Now, considering the math there is a theorem and a corresponding proof. My point here is not to discuss these. My point here is to discuss the intuition about this construction from the Physics point of view.
So the first thing that makes me confused: in the $C^\ast$-algebra approach, I thought each state $\omega : \mathcal{A}\to \mathbb{R}$ was the counterpart of a ket $|\phi\rangle$ in the traditional approach.
We see in the GNS construction, though, that each state $\omega$ induces one representation. In other words, instead of having for each $\omega$ one ket, we have for each $\omega$ one whole Hilbert space.
More than that, we have that cyclic vector condition, which physically I don't understand.
So my question is: what is the intuition on the GNS construction from the Physics point of view? How does states $\omega$ from the algebraic approach relates to kets $|\psi\rangle$ (state vectors) in the traditional approach? What is that cyclic vector condition about from a physical perspective?
Best Answer
The basic idea of the GNS construction is that you use a single state (often this will be the vacuum, if we're working on flat space) to recreate the entire Hilbert space. This is indeed related to the cyclicity : the set of all vectors generated by the action of the algebra on the vacuum is dense in the resulting Hilbert space. So to generate the full Hilbert space, just apply every member of the $C^*$-algebra to generate a dense subset of the Hilbert space, then do the Cauchy completion of those to generate the full Hilbert space.
A simple way to get back the usual representation as a Hilbert space is to consider the product of three members of the algebra, then their representation $\pi$ as Hilbert space operators becomes
$$\omega(ABC) = \langle \omega, \pi(ABC) \omega \rangle$$
Then you can just define the states $\vert \psi \rangle = \pi(C) \vert \omega \rangle$ and $\vert \phi \rangle = \pi(A) \vert \omega \rangle$, then your state becomes
$$\omega(ABC) = \langle \phi, \pi(B) \psi \rangle$$
This becomes then the usual transition between two states.
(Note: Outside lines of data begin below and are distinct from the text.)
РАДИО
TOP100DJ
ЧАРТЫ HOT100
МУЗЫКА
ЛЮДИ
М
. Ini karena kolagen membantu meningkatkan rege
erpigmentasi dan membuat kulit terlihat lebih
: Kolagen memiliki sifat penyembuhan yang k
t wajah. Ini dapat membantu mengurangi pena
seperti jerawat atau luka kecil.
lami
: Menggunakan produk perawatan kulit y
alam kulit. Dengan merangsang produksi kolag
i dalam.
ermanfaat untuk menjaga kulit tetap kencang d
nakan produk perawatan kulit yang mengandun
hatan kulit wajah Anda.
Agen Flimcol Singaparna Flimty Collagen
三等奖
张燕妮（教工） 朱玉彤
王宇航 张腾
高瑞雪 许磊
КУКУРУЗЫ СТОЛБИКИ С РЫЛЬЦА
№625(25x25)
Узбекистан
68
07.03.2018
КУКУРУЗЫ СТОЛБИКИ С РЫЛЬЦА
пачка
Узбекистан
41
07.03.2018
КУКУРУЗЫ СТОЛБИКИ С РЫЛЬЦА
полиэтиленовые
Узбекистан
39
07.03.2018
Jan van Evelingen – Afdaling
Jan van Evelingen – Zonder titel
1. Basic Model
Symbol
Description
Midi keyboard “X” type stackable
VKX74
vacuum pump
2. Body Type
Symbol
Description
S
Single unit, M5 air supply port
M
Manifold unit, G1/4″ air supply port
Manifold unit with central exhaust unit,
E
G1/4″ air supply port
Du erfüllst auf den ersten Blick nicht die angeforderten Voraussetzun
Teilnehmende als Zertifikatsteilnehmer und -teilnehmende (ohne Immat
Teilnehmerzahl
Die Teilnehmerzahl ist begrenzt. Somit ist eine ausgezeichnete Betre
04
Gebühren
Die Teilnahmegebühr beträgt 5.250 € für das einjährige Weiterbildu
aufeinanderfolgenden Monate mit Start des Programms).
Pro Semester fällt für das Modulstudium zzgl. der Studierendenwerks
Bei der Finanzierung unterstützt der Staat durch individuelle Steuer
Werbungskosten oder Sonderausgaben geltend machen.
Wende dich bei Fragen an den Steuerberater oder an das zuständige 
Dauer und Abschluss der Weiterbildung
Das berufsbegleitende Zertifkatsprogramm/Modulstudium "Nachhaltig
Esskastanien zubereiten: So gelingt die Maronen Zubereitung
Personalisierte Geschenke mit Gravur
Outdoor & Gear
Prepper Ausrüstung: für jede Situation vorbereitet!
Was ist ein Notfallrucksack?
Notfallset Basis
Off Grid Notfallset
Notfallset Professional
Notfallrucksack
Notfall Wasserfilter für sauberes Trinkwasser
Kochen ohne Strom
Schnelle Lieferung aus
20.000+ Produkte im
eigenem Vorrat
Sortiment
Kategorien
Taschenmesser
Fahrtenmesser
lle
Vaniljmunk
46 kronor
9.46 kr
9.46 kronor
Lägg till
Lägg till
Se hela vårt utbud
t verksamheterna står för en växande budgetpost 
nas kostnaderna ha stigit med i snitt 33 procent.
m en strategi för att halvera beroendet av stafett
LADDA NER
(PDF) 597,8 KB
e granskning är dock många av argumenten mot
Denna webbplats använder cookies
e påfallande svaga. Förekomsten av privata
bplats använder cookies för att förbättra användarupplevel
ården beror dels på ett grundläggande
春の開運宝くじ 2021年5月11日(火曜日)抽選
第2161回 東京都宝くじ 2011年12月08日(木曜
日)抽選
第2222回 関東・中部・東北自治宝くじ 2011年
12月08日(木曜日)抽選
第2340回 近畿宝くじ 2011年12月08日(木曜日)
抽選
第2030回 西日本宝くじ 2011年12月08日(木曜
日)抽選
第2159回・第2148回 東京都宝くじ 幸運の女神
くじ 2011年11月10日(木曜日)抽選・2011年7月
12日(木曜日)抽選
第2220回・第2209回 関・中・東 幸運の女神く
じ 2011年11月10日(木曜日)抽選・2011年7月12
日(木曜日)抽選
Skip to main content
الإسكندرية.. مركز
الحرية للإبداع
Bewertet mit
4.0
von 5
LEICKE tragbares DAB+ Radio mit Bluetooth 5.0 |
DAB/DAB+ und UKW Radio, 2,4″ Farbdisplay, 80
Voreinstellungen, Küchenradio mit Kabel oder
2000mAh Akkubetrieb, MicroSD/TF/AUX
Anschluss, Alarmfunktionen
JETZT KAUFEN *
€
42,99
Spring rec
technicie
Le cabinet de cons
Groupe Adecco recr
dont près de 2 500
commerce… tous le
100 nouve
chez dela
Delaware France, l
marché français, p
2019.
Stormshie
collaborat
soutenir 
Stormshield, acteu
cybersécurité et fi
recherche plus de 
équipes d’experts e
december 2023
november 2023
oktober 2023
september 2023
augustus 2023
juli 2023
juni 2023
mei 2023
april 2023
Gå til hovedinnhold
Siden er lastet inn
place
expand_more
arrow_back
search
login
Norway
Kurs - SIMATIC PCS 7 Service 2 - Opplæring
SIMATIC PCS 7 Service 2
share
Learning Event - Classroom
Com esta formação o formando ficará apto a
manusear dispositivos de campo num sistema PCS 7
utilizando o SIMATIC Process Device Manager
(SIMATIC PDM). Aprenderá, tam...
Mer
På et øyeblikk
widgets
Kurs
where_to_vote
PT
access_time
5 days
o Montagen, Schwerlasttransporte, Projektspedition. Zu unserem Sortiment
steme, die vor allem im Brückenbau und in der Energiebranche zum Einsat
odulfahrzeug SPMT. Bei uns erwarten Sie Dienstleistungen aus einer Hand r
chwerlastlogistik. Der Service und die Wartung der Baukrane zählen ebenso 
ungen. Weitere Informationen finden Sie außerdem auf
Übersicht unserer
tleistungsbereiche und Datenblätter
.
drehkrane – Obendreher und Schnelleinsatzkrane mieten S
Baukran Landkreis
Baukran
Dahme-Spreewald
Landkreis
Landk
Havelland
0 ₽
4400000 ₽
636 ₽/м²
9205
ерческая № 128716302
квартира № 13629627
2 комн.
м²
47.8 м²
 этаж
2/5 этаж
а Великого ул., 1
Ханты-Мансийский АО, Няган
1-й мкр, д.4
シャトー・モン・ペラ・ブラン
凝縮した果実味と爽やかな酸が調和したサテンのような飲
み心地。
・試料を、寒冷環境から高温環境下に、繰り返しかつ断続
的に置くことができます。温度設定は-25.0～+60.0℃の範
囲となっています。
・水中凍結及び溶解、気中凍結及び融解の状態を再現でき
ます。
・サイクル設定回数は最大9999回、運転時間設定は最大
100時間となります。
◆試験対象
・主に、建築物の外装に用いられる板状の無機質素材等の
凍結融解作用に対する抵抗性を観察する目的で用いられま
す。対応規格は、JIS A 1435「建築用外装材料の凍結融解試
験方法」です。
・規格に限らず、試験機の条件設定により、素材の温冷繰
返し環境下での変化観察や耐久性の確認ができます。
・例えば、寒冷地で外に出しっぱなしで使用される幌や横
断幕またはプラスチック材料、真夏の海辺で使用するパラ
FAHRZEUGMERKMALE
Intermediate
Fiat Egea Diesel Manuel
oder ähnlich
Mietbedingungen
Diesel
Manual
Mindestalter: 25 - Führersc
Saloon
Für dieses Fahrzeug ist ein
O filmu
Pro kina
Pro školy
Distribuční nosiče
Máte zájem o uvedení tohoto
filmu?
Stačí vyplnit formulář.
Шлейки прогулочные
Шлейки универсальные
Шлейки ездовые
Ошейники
A simple example of this would be for instance to consider the creation and annihilation operators on the vacuum. They do form a $C^*$ algebra, and they can act on the vacuum state to create any number of states that will form a Hilbert space. On the other hand, no amount of applying creation operators on the vacuum will give you the state defined by the Fock state
$$\vert 1,1,1,1,1,.... \rangle$$
If we had used this state as the basic $\omega$, we would have a unitarily inequivalent theory.